澤野建築研究所・澤野眞一

長持ちする住宅の一つの方針として国では長期優良住宅制度があります。
長期優良住宅は4 つの基本性能を確保することが求められます。
4つのうちの一つは耐震等級2です。この強度を確保するために通常、床や壁に構造用合板を使います。
また省エネ対策等級4 を確保するためには室内側に防湿気密シート(ビニールシート)を張り、外壁内部の結露を防ぐことが求められます。
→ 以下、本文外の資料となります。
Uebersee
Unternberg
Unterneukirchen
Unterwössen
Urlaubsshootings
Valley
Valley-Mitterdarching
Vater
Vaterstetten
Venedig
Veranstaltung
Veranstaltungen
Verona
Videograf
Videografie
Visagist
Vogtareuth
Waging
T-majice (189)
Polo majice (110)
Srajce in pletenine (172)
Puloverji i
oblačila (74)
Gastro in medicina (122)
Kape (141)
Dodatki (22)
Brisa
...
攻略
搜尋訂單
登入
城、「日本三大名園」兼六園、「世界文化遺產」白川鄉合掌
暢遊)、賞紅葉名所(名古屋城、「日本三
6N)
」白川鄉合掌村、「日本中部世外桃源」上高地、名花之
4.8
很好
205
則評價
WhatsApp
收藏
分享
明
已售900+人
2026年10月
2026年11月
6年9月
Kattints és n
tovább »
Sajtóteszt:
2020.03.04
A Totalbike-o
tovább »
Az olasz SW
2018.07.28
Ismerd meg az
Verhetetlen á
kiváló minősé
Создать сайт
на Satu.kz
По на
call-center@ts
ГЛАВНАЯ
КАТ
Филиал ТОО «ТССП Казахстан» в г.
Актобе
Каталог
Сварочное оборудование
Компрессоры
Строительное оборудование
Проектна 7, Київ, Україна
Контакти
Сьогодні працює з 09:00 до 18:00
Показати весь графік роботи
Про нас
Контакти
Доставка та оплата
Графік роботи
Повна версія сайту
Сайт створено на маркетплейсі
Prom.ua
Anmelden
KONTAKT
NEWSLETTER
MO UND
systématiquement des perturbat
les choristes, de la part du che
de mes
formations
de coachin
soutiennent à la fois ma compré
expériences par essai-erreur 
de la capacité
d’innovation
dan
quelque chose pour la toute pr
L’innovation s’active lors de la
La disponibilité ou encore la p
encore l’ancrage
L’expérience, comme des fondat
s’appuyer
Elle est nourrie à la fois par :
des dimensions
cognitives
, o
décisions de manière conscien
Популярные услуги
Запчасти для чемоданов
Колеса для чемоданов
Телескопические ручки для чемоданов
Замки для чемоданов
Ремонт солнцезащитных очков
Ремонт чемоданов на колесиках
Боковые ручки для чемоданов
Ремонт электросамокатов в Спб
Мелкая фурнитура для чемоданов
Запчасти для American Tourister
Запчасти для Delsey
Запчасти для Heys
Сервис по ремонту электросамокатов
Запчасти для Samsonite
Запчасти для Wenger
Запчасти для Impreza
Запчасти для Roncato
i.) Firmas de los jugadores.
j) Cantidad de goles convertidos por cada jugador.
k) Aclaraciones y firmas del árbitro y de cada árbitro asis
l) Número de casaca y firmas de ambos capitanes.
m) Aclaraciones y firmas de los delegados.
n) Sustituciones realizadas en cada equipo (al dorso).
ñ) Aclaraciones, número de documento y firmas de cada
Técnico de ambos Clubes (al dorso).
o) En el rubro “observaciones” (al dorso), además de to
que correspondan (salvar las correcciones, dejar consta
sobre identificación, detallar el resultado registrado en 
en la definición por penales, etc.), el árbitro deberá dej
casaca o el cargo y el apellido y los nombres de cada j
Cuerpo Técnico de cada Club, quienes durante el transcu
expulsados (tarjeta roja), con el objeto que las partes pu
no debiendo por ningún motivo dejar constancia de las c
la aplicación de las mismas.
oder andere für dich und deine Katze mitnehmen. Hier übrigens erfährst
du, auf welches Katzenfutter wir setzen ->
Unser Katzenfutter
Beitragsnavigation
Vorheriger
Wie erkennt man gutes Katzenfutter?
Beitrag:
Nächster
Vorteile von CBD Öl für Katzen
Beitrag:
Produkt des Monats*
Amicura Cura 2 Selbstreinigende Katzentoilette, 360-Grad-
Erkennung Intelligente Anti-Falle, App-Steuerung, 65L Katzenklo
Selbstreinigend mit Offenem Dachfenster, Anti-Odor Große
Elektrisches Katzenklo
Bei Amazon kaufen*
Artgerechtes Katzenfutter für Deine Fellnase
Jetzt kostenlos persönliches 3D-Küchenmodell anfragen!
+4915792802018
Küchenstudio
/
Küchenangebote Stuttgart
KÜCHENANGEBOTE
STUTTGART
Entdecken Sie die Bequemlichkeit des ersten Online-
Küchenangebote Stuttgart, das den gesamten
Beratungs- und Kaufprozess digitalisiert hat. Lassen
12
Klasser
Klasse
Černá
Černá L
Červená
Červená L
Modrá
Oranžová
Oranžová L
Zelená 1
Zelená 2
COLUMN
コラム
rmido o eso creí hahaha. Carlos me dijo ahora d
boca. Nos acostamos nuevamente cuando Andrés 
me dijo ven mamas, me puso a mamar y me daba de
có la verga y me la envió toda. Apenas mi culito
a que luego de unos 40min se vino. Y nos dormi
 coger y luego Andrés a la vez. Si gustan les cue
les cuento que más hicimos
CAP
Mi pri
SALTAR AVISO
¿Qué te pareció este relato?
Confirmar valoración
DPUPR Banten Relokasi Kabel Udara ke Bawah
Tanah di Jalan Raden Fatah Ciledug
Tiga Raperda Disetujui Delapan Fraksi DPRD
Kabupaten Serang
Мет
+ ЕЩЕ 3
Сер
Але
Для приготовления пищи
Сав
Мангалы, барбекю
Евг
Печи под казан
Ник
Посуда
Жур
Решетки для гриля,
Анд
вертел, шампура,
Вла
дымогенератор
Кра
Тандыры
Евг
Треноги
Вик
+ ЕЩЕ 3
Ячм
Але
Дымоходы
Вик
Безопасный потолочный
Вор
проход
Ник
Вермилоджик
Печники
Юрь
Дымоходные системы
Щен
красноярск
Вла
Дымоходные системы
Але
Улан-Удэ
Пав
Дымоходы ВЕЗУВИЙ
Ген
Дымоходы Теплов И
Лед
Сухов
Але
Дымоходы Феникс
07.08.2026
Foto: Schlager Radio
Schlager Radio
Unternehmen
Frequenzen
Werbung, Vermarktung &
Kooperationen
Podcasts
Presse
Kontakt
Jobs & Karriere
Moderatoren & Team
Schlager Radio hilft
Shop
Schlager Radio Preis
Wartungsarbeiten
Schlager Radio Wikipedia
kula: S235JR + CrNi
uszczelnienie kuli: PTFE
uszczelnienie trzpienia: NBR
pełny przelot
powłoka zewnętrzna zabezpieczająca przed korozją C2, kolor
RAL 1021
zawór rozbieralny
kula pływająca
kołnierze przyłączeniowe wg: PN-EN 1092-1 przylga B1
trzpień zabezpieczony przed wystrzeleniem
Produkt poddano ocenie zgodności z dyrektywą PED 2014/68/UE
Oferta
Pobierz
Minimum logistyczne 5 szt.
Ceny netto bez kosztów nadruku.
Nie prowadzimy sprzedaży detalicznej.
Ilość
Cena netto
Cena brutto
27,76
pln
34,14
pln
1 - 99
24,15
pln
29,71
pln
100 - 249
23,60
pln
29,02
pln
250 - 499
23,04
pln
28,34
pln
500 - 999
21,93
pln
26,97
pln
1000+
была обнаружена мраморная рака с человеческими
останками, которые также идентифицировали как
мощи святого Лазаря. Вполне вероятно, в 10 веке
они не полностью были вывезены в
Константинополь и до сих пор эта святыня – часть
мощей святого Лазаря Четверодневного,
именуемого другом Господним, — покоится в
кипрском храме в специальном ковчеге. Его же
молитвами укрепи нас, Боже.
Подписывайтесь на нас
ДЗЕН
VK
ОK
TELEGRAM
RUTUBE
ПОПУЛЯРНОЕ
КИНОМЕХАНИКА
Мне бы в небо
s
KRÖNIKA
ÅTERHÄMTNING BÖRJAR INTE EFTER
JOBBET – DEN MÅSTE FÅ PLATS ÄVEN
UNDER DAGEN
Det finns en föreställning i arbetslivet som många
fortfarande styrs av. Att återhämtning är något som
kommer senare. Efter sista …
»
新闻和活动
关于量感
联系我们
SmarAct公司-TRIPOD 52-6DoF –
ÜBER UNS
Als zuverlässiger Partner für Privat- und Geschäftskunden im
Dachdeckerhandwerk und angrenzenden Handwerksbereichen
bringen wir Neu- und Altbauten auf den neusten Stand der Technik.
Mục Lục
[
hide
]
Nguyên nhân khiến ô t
私たち、NPO 木の家だいすきの会では無垢の木と自然素材(漆喰仕上げなど)を基本として設計していますので、可能な限り接着剤で固めた合板や石油製品のビニールシートを使った設計はしたくないと考えています。

そこで今回は、長期優良住宅であっても
■構造用合板を始め合板類は使わない、
■ビニールシートを使わず外壁内部結露を防ぐ、
にチャレンジした住宅の設計を行いました。

吹抜や天窓からの光で明るい階段室

断熱材セルロースファイバーを吹き込む様子

耐震強度

壁の強度は筋違いを適切に配置することによって確保しました。
床や屋根の水平強度は杉の無垢板を斜めに、互い違いに全面張り込みました。
外壁の構造は通気層を造り、断熱材は壁内部に満遍なく吹き込める工法を採用し、さらに透湿抵抗計算を行ってビニールシートを張らずに結露防止を確保しました。

省エネ性能

筋違いによる壁の強度を確保する構造の場合、断熱材の施工方法に一考が必要です。吹き込み充填工法は隅々まで断熱材が入り込むため利点があります。また万が一内部に結露を生じた場合であっても一時的に湿気をとどめ、通気層から外部に排出できるようになっています。
 これらの構造及び省エネの計算は、それぞれ専門家の設計者の協力を仰ぎました。外壁内部の状況は、センサーを埋め込み状況がモニターできるようになっています。今後の計測が楽しみです。

(二つ上)複数個所にセンサー埋め込み壁内の温度や湿度を見ることができる。
(上)ネットを介して、スマートフォンでも見ることができるようになっている。

建て主・奥様の目

設計事務所に依頼して家づくりをするのは、初めての体験でした。

設計事務所とのやりとり

間取りを提案していただく前に、設計事務所の所長の澤野さんとスタッフの中嶋さんがいらっしゃって、家具の寸法や納戸の中の荷物を全部記録して帰っていかれたのは印象的でした。
これ以降の設計作業を含めて「設計事務所はこんなことまでやるのね」と、ちょっとした驚きでした。私は素人が変に口出しするよりは専門家に任せておいた方が良いものができるのではないかという考え方ですが、建て主として何か選ぶ必要がある時には、選択肢を整理して頂き適切なアドバイスをもらいながら、結果的に良い選択ができたと思っています。

2階の吹き抜けの窓は、外付けブラインドで夏の日差しはしっかり遮られる

マンションから住み替えて

以前住んでいた家は、分譲マンションで南向きでしたので、冬でも天気の良い昼中には暖房はほとんど必要ありませんでしたが、戸建て住宅に住みかえて、家族全員が「2階は暖かいけれど、1階はやや寒い。」と感じています。
ただ、夏はかなり涼しそうで、夏に弱い私にとっては、適した住まいかもしれません。

お気に入り

建替を検討されているお隣の奥さんがご覧になりたいというので、見ていただきました。「明るい家ですね」と「シュークロークとパントリーはすごく良いですね!」とおっしゃっていました。
住んでみて気に入っている点は、玄関に入ったときの木の香り、風通しの良さ、ダイニングからのデッキ越しの庭の眺め・・・、まだまだ沢山ありますが、このぐらいにしておきます。

太い大黒柱が印象的な、明るいダイニング

家の断熱性能と健康リスクの関係

近畿大学・岩前研究室の約2万人のアンケート調査から、健康への望ましくない状況の発生原因として、
 ●暖房室から非暖房室移動時の温度差による血圧の急激な変化と、
 ●低温空気の吸い込み、皮膚・粘膜の乾燥による免疫力低下
が挙げられています。
住まいの低温をなくす=断熱性能を高い家が、健康の秘訣です。